During my gap year between high school and college, I took an avalanche course, hit up the resort, and got out into the wild mountains surrounding Juneau. My love of hiking quickly morphed into a fascination with backcountry skiing, as it combined the wild and self-powered aspect of hiking with the exhilarating descent of skiing. I cut my skinning teeth chasing Eaglecrest patrollers up Juneau mountains and cruising up the resort after it had closed for the spring. For three months of that gap year, I also went on a solo-backpacking mission around New Zealand, and enrolled in an eleven-day technical mountaineering course around Mt. Cook.

Today I spend every ski day in the backcountry, hunting for the aspects and elevations that may offer the best adventure for the current weather and avalanche conditions. I find the fun of skiing in coastal powder by farming through old growth forests, playing on pillow lines, and cruising alpine meadows.

Iris Neary, Blister Gear Review
Iris Neary, Summit ridge of Fissile Peak, Whistler Backcountry, BC. (photo by Martin Schuster)

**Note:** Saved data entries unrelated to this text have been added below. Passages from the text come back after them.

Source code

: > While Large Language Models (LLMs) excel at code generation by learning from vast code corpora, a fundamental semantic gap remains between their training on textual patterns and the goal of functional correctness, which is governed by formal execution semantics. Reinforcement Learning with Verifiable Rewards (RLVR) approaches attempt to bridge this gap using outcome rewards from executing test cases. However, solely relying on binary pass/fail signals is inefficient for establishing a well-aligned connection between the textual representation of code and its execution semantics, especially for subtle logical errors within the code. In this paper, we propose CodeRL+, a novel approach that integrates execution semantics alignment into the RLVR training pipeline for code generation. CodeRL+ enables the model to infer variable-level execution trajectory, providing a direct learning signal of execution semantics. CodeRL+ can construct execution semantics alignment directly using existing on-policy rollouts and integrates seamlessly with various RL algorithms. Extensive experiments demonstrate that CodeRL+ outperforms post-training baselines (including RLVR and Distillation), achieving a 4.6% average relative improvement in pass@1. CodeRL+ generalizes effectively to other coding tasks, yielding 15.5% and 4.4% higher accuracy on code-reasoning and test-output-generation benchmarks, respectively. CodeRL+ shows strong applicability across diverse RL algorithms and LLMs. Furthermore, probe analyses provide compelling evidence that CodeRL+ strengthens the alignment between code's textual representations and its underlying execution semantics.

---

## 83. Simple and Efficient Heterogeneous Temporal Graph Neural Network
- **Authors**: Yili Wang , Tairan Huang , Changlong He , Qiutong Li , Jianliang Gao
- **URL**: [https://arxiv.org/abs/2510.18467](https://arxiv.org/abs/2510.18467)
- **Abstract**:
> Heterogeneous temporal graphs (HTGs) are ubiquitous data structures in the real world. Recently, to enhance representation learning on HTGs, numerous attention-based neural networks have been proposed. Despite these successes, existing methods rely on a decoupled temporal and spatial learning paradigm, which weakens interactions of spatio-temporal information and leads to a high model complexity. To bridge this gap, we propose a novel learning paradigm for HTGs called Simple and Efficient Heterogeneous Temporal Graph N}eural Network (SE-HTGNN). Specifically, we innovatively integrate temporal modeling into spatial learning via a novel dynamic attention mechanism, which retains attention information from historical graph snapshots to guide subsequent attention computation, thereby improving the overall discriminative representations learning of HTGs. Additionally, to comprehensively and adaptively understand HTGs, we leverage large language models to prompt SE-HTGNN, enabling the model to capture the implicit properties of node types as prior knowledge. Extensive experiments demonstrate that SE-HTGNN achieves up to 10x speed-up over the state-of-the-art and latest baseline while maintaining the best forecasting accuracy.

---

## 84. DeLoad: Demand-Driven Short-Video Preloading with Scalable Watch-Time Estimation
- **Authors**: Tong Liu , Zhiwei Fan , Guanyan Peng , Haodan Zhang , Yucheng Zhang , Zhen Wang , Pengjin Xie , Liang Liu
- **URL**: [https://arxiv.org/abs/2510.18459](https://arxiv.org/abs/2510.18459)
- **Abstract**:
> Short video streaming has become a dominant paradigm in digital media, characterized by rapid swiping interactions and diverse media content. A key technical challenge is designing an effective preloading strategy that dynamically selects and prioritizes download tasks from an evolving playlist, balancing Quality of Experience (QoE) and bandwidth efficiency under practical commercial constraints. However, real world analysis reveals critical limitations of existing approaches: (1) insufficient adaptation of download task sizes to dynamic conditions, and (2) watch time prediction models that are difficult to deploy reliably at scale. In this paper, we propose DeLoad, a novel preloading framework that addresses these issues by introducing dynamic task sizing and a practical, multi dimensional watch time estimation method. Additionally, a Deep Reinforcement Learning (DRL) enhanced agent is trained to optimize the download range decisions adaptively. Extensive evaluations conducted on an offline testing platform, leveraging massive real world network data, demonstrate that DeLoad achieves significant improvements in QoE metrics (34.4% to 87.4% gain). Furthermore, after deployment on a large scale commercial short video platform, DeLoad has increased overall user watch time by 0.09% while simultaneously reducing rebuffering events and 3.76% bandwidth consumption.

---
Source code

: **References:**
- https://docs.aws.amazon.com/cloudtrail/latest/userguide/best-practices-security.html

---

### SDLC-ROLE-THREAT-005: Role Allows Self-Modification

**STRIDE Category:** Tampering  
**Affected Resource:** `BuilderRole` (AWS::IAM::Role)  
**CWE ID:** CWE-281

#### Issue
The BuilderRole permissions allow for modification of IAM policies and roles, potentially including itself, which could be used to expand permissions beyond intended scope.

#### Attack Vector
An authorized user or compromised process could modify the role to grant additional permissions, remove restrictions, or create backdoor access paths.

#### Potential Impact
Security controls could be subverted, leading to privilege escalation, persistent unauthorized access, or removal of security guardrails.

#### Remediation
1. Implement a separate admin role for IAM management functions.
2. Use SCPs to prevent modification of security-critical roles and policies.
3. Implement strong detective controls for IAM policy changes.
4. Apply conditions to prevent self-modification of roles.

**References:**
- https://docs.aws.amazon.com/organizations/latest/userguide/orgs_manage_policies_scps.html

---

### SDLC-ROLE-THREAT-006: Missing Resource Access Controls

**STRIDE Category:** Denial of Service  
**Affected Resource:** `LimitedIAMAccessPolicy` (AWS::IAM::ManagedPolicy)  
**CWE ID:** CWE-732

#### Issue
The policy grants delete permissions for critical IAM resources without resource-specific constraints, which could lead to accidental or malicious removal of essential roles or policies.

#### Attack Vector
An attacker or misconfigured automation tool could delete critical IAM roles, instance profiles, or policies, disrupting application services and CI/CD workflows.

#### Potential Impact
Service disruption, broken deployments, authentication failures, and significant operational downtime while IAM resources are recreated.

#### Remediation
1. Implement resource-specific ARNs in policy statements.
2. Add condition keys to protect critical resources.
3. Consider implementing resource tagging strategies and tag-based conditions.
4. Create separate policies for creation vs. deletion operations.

In the past year, I’ve also embraced the challenging world of ski mountaineering. I find myself living for the trial of exhausting 15-hour days with the skins and crampons, and am looking at more technical ascents and steeper descents.  I am also fascinated with traverses that combine technical skills with multiple self-supported days in the high alpine. The severe and glaciated mountain ranges of British Columbia, combined with the incredible access of logging roads and trails, has allowed me to pursue my dreams of ski mountaineering nearly every weekend that weather, conditions, and homework allow.

Gear I’m stoked on:

I’m blown away with the performance of the 4FRNT EHP (2011) in powder and chop, making it my do-it-all ski. I also love the versatility of the Black Diamond Venom Ice Axe, and my 26-liter Deuter Cruise SL (2011) backpack.